3. Karl Marx. Marx opened up our eyes to the truth of human existence. Whether he was the sort of chap you want to have round to dinner is debatable, but he clarified the reasons for the inequalities we suffer without recourse to bogus moralising and religious flimflam,

2. Michel Foucault. Simply the greatest philosopher, archivist, archaeologist of knowledge and power we have yet had. He laid the way for a more realistic and sophisticated analytics of the constant ebb and flow of power relations. He revealed the world as it truly is.

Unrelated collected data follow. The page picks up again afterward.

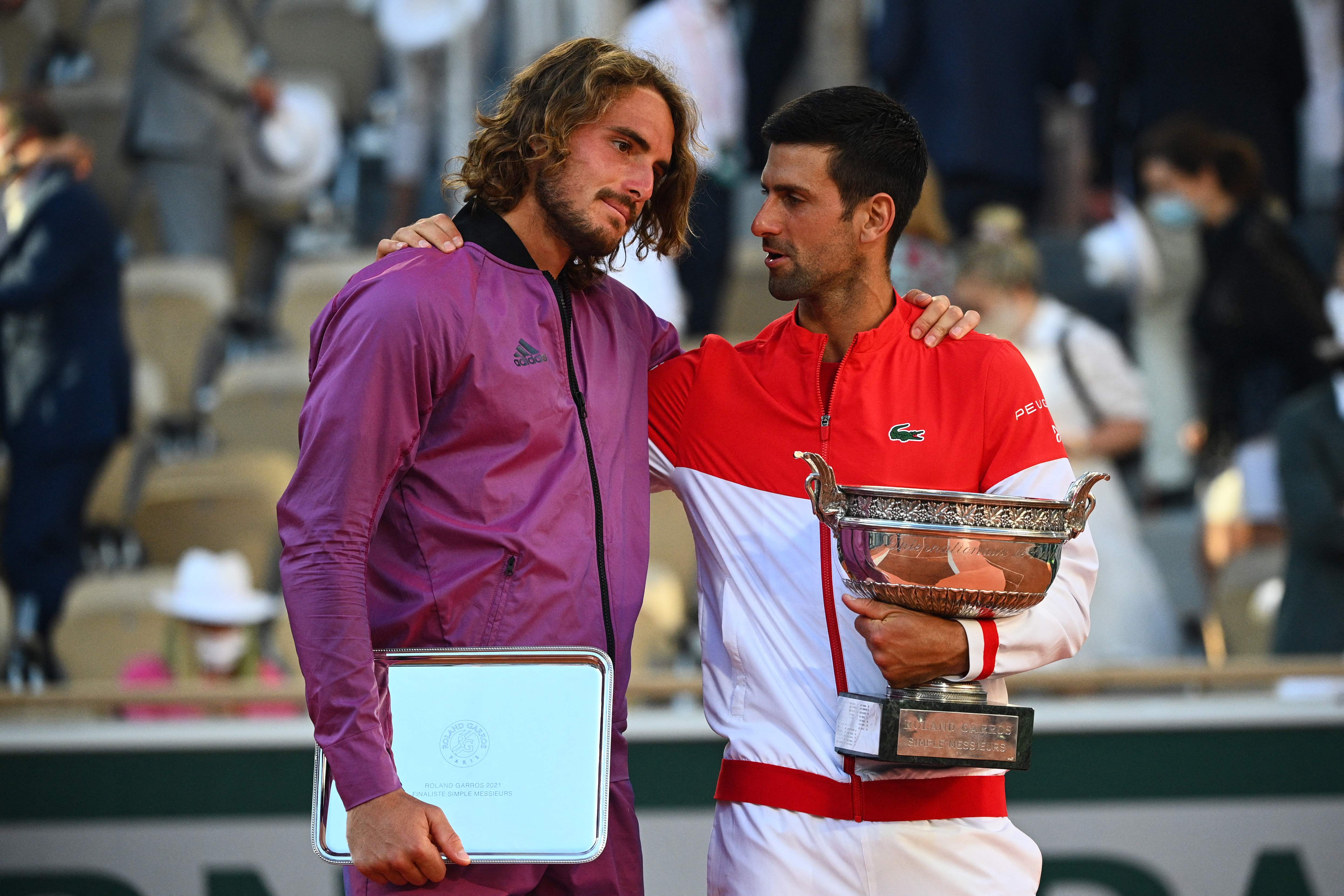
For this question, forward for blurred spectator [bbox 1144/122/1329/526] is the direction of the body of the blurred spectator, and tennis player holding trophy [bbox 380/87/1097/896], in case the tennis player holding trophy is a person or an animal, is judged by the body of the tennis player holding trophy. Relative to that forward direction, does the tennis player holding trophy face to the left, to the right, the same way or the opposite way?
to the left

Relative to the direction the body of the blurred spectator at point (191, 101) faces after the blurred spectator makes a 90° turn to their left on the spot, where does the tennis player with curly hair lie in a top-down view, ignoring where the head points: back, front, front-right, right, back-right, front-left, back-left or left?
back

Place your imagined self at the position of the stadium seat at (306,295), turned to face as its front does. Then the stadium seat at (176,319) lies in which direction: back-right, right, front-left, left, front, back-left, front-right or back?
right

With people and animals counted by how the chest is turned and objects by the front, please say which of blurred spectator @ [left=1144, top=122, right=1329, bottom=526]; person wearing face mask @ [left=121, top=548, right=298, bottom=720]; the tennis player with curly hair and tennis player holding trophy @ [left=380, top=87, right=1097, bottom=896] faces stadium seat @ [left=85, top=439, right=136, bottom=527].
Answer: the blurred spectator

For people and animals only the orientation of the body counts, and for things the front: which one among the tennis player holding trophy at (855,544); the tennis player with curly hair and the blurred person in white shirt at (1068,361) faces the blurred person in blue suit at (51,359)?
the blurred person in white shirt

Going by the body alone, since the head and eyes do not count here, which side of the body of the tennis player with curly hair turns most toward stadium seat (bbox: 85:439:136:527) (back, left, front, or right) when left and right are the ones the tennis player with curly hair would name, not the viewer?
back

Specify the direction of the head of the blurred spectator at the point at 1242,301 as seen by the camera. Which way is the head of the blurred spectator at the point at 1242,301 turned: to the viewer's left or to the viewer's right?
to the viewer's left

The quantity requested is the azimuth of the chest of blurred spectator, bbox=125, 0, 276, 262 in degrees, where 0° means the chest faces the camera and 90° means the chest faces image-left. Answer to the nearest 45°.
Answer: approximately 270°

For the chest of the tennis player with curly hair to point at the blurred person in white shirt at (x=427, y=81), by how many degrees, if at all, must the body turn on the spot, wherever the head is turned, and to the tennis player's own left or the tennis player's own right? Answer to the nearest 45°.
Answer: approximately 135° to the tennis player's own left

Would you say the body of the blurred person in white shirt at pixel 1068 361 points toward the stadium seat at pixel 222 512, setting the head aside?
yes

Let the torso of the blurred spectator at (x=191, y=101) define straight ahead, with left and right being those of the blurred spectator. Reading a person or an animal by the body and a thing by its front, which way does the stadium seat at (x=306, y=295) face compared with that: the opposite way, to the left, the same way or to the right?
to the right
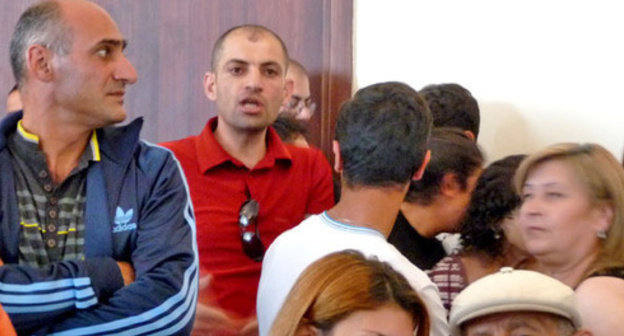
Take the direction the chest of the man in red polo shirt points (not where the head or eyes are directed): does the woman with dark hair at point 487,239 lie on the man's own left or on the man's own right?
on the man's own left

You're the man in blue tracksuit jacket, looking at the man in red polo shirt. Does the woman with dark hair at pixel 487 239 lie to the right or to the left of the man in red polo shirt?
right

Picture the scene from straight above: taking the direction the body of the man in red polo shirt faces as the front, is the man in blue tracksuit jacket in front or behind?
in front

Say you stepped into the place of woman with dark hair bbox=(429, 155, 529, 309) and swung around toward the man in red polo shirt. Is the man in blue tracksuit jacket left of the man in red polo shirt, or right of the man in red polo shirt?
left

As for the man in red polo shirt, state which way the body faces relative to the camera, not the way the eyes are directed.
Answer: toward the camera

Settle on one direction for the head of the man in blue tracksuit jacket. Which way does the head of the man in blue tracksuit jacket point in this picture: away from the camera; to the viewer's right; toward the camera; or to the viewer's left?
to the viewer's right

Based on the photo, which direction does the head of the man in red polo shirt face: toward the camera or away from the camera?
toward the camera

1. The Dutch Football team of 1974. This extraordinary collection of ultra-talented footballers captured the imagination of a generation in a way that no football team (or anything else for that matter) ever had before or ever will. Managed by the genius, Rinus Michels, they played ‘totaal voetbal’. Football played in a way never seen before, with skill, strength, intelligence an artistry that went beyond the bounds of a mere game. The team that lined against West Germany on that fateful day in 1974 was without a shadow of a doubt the finest football team the world will ever know: They were:

• Jan Jongbloed,
• Wim Suurbier,
• Wim Rijsbergen,
• Arie Haan, Ruud
• Krol,
• Wim Jansen,
• Johan Neeskens,
• Wim van Hanegam,
• Johnny Rep,
• Johan Cruyff, and,
• Rob Rensenbrink.

Other key members of the squad were Theo de Jong, the van de Kerkhof brothers, and the great Piet Keizer (AKA the ‘starter’); one of the key players in the great Ajax team of 1969-1973. My heart goes out to those of you who are too young to have witnessed this wonderful, wonderful team. Simply the best!!!

There you have it; my list. I could say that I hope you like it, but I don’t really care. Read it and comment if you wish.